By Jeeva ArulampalamPublished: 2009/07/31
CIMB Group's top chief says it will try to secure the Maxis Communications Bhd initial public offering (IPO) mandate if the latter decides to relist on Bursa Malaysia.
"If there is such a mandate, we will certainly try to win that mandate. And I'm sure every banker will try to win it," CIMB group chief executive officer Datuk Seri Nazir Razak told reporters after presenting prizes to the winners of CIMB Bank's "Dream.Deposit.Drive - Back Again!" campaign in Kuala Lumpur yesterday.
Nazir said the relisting of the telecommunications giant would be seen as a major international IPO and the most important equity transaction of the year in Asia-Pacific.
"Therefore, many bankers will be chasing the deal if (Maxis) decides to proceed and invite bankers to bid," he said.
There has been talk of Maxis becoming a public company again within the second half of the year after Prime Minister Datuk Seri Najib Razak urged it to return to the Malaysian stock market.
Maxis has said it will return, but stopped short of providing a time frame. It was listed on Bursa Malaysia in 2002, but taken private five years later.

(INSTRUCTIONS)
A. Please answer these questions from the article on the Maxis relisting, one answer per line:
(i) In which city did Nazir speak to reporters?
(ii) In what year was Maxis listed on Bursa Malaysia?
(iii) Who urged Maxis to return to the Malaysian stock market?
B. Decide whether each statement agrees with the Maxis relisting article. Give yes or no and quote the words that decide it.
(i) Maxis has given a time frame for its return to the market.
(ii) Nazir described the relisting as the most important equity transaction of the year in Asia-Pacific.
(iii) Maxis was taken private in 2005.
The lines that follow have no connection to the article above.

(SUPPLIED DATA)

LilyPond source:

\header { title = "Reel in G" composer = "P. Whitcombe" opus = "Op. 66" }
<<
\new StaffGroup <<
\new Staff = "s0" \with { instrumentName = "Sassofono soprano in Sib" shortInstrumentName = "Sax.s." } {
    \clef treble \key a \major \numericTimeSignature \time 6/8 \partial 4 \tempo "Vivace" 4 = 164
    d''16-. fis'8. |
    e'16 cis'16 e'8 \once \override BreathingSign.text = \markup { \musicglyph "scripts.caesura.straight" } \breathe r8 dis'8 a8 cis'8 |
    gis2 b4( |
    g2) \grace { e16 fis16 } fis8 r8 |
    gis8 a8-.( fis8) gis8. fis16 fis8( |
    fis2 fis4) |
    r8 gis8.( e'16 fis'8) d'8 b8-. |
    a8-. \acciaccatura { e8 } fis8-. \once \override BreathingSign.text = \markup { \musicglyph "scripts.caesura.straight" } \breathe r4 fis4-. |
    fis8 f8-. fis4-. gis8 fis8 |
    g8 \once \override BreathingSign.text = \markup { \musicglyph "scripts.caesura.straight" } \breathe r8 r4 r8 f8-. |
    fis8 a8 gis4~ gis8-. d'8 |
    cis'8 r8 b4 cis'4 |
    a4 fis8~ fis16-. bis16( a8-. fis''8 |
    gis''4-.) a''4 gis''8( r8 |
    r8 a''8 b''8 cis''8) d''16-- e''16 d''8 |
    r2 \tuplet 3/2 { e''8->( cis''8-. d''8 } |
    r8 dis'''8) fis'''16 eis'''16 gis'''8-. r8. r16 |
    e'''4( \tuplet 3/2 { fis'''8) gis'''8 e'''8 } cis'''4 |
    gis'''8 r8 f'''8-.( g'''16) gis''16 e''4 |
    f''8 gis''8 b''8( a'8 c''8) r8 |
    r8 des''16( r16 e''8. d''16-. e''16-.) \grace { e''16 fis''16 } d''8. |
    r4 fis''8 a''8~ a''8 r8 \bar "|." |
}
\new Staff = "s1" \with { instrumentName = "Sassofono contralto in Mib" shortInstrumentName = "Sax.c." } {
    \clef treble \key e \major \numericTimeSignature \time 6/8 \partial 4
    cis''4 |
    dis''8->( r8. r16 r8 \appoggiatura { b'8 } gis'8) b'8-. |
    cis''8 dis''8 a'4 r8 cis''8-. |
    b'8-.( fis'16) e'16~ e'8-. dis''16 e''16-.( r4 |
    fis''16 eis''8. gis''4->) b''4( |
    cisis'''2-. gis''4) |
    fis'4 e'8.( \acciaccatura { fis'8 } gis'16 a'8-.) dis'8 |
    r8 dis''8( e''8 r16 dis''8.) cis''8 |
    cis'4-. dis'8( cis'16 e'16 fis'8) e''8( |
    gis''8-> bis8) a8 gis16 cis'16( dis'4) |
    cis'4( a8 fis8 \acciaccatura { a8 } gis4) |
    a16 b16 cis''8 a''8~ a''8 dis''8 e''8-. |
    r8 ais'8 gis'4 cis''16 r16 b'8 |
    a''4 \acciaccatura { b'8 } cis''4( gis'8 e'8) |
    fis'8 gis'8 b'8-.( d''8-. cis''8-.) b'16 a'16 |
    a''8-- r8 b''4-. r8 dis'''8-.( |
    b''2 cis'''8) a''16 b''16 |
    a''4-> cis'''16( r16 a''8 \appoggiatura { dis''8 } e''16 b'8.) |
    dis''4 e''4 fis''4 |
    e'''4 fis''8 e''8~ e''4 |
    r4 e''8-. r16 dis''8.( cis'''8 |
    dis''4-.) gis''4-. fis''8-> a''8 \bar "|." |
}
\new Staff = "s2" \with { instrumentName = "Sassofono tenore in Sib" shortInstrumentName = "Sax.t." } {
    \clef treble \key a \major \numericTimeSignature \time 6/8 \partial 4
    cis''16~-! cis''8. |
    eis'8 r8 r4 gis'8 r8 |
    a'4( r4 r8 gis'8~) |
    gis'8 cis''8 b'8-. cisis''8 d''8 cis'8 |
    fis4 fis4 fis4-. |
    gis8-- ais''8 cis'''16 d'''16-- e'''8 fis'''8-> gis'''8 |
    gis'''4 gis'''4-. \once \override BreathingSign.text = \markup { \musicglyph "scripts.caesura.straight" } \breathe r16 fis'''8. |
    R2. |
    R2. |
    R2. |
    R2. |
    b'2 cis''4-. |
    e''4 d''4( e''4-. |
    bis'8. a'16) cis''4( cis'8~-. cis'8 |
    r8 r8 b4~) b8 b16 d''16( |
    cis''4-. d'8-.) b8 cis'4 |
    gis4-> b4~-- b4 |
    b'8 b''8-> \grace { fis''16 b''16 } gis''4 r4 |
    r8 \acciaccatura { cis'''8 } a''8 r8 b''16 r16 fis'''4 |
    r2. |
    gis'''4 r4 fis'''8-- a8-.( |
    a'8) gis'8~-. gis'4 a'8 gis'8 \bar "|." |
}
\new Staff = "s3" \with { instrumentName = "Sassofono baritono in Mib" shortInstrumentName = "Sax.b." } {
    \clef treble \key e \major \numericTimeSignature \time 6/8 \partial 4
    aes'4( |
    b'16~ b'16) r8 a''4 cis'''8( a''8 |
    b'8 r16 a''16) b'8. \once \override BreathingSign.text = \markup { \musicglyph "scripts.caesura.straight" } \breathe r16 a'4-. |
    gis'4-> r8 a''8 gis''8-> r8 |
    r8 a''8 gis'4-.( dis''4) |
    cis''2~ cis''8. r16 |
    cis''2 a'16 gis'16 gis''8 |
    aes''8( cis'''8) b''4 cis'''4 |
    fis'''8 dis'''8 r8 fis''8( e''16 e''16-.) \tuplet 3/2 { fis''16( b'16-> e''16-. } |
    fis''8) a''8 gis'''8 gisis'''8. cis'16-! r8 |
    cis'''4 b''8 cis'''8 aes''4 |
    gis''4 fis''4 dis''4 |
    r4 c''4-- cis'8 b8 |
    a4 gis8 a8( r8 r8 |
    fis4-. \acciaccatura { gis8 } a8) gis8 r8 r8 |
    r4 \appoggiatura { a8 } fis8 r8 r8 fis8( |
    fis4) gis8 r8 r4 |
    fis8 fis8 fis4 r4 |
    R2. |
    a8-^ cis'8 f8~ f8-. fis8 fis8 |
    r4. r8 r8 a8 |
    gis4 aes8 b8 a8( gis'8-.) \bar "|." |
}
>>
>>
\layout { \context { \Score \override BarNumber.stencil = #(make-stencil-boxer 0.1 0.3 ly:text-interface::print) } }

(ANSWERS GIVEN)
A.
(i) Kuala Lumpur
(ii) 2002
(iii) Prime Minister Datuk Seri Najib Razak

B.
(i) No: "stopped short of providing a time frame"
(ii) Yes: "the most important equity transaction of the year in Asia-Pacific"
(iii) No: "It was listed on Bursa Malaysia in 2002, but taken private five years later."